WORK ORDER - Only the number is needed: count the lines below that hold the string "Aller".

*** DATA FOR THE TASK Section Begins ***

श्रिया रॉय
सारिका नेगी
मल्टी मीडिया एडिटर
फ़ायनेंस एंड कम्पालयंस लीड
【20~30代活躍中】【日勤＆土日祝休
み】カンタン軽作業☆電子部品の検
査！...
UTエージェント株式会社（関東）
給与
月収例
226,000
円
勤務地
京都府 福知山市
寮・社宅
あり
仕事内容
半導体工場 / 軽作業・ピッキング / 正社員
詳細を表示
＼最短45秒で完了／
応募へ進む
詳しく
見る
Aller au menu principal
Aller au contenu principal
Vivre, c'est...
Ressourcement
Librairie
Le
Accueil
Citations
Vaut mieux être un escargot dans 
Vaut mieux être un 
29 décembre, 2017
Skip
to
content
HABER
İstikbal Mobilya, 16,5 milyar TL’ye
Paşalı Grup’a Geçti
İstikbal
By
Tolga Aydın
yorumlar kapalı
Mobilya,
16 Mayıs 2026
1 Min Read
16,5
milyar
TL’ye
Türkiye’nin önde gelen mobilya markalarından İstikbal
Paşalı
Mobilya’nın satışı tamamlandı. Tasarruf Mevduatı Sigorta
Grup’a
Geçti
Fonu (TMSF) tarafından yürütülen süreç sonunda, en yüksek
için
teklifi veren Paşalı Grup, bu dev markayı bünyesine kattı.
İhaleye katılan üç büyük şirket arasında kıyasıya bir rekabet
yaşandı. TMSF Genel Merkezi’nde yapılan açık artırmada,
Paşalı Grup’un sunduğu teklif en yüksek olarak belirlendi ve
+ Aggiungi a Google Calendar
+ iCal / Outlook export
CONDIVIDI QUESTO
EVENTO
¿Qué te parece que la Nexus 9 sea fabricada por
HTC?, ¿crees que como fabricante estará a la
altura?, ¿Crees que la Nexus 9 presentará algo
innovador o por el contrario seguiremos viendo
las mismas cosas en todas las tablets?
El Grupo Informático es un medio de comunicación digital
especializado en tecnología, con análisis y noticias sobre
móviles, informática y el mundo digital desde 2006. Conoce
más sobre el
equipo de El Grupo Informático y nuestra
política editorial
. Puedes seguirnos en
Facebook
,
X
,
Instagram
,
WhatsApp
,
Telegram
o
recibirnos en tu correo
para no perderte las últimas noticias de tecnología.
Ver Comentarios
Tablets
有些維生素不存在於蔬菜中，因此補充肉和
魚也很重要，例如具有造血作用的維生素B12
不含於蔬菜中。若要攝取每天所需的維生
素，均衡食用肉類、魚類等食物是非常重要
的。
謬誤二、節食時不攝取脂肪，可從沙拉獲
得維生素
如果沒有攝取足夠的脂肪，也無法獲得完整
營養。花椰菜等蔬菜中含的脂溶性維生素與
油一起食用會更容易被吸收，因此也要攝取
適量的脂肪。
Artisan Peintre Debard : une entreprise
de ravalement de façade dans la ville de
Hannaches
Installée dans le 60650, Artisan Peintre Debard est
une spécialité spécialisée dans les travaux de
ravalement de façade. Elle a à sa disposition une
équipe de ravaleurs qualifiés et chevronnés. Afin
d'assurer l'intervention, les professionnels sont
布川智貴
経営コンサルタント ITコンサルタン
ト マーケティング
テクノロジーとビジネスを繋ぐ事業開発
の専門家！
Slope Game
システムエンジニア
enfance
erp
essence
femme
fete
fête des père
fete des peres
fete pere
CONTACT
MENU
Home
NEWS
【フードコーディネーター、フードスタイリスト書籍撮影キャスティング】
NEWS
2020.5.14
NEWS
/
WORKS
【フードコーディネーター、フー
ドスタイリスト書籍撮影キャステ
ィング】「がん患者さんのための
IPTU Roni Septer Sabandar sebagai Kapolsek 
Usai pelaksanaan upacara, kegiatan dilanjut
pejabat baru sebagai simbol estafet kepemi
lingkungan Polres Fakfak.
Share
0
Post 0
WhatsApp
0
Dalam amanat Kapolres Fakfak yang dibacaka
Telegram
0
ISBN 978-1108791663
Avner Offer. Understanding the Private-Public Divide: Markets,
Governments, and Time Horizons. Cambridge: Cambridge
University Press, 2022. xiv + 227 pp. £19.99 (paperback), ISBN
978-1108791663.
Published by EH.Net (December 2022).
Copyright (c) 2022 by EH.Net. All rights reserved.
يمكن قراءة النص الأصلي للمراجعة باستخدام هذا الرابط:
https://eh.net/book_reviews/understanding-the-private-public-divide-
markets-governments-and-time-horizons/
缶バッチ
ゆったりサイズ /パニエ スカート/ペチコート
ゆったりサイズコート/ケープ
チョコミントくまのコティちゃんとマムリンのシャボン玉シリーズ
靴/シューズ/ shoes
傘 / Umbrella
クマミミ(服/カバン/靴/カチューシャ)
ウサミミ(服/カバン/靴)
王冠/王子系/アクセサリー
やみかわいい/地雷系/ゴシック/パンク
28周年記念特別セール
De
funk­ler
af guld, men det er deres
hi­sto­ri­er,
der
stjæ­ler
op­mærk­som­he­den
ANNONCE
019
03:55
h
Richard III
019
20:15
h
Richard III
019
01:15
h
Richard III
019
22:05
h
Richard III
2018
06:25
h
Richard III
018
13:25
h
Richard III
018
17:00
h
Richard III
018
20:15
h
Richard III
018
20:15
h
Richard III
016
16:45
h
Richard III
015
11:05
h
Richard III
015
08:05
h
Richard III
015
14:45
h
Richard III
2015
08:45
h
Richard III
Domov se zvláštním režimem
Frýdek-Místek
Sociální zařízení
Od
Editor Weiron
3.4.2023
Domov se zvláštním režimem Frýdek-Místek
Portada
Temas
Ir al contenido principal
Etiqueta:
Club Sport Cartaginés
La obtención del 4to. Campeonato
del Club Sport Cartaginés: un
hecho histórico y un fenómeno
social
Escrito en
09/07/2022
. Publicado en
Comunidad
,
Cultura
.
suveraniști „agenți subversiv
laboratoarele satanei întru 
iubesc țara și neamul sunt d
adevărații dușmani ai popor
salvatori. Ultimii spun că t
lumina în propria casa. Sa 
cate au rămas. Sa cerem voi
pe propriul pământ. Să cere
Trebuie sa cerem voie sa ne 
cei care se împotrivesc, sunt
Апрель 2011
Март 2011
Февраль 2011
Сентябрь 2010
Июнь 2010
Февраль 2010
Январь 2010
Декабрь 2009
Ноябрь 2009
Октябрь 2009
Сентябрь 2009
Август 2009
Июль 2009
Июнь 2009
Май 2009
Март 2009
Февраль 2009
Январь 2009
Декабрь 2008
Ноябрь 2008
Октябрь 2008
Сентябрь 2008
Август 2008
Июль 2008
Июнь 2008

*** DATA FOR THE TASK Section Ends ***

ANSWER TO THIS TASK - 2